BEGIN SELECTED EXCERPT

It’s not easy to take in 40 animals, treat their medical ailments and get them to new families.
But three local shelters are doing that with cats and dogs taken last month from a home in Pittsboro.
Authorities removed the animals from a mobile home and the surrounding property. Along with cats and dogs, a 400-pound hog, poultry, horses and cows also were seized.
Chatham County Animal Services is still investigating Stephanie Joostema, the woman who lives in the mobile home. So far, she is charged only with allowing livestock to run at large.
SAFE Haven for Cats, a cat rescue in North Raleigh, took in 34 cats found at Joostema’s home. The SPCA of Wake County took 10 cats and two dogs. The Wake County Animal Shelter took in a 130-pound lab that couldn’t walk when it was removed from the home.
To make adequate room for their new guests, the shelters, which fill up quickly in the summer, are looking for volunteers and people who are willing to adopt animals.
Most of the animals are doing well, shelter leaders said. The dog with Wake County has already started to walk again, said the shelter’s executive director, Jennifer Federico.
Typically, the Wake County Animal Shelter can’t assist with taking animals from hoarding situations. As a municipal shelter, it can’t turn away animals that are surrendered or abandoned in the area it serves, so it’s usually full, Federico said.
“This was a special case for us,” she said.
The SPCA of Wake County is still evaluating the animals it received, said spokeswoman Darci VanderSlik. Early observations showed skin and eye irritation, possible upper respiratory infections and hair loss.
One cat also appeared to be missing part of its tongue, VanderSlik said. If there are no serious medical problems, the cats should be ready for adoption within a week.

END SELECTED EXCERPT
BEGIN EXCERPTED RECORDS

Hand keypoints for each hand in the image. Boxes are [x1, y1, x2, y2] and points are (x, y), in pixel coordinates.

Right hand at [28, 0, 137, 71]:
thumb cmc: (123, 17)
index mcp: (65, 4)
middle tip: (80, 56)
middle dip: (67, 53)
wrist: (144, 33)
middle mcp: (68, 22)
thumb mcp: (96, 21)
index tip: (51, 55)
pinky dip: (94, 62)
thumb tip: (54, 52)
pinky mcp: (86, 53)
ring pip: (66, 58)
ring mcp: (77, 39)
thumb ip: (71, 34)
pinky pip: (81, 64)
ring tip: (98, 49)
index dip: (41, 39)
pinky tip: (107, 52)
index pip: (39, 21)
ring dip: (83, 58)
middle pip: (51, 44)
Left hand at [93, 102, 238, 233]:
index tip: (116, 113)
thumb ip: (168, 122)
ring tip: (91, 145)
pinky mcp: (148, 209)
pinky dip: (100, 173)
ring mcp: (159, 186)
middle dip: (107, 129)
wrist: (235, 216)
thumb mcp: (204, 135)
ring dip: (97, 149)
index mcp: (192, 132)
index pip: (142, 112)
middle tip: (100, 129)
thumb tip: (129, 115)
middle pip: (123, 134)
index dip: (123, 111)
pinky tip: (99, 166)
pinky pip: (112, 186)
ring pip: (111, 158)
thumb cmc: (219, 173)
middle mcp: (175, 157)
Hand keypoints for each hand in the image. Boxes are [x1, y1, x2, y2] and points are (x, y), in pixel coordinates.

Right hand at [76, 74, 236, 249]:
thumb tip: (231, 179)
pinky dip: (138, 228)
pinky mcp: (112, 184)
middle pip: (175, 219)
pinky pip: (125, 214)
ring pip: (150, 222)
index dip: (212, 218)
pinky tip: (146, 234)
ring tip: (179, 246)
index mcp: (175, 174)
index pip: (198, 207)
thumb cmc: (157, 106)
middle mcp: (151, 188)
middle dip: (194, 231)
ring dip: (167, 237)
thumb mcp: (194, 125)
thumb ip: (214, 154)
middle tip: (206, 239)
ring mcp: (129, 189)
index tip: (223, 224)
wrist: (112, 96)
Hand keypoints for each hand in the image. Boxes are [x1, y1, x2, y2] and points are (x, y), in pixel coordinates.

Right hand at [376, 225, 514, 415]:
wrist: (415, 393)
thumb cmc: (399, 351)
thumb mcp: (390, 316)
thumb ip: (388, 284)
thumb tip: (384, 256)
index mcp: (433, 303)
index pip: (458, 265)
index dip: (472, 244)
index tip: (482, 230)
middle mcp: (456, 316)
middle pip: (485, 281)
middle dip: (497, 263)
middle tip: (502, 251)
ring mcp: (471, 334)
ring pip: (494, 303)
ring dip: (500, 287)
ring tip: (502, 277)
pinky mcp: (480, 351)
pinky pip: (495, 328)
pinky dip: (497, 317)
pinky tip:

END EXCERPTED RECORDS

(WORK INSTRUCTIONS):
1. In the article about the rescued animals, update the passage starting at "It’s not easy" and ending at "home in Pittsboro.", changing "families" to "homes".
2. Go on with the article about the animals seized from the Pittsboro home, picking up after its last sentence.
The lines aren't needed for anything here.

(PER-TASK ANSWERS):
1.
It’s not easy to take in 40 animals, treat their medical ailments and get them to new homes.
But three local shelters are doing that with cats and dogs taken last month from a home in Pittsboro.

2.
“These cats are so friendly, they’re going to make fantastic pets for someone some day soon,” VanderSlik said.
While the SPCA of Wake County and the county animal shelter struggled to find space for the animals, SAFE Haven for Cats is struggling to find the money to rehabilitate the cats. The rescue named the cats the Chatham County 34.
“As the cost of care grows, SAFE Haven is now asking for community support to help pay for the care of the Chatham County 34 before finding them safe, loving homes,” the organization said in a news release.
SAFE Haven’s executive director, Pam Miller, expects treatment of the animals to total thousands of dollars.
Some of the cats have upper respiratory infections. Two of the cats had kittens the night before SAFE Haven took them, and those kittens require extra care, including feedings every five hours administered by volunteers.
Several cats also need extensive dental work, which can be up to $600 per procedure, Miller said.
The organization has already finished treating one cat, a female named Islip. She is the first of the Chatham County 34 to go up for adoption.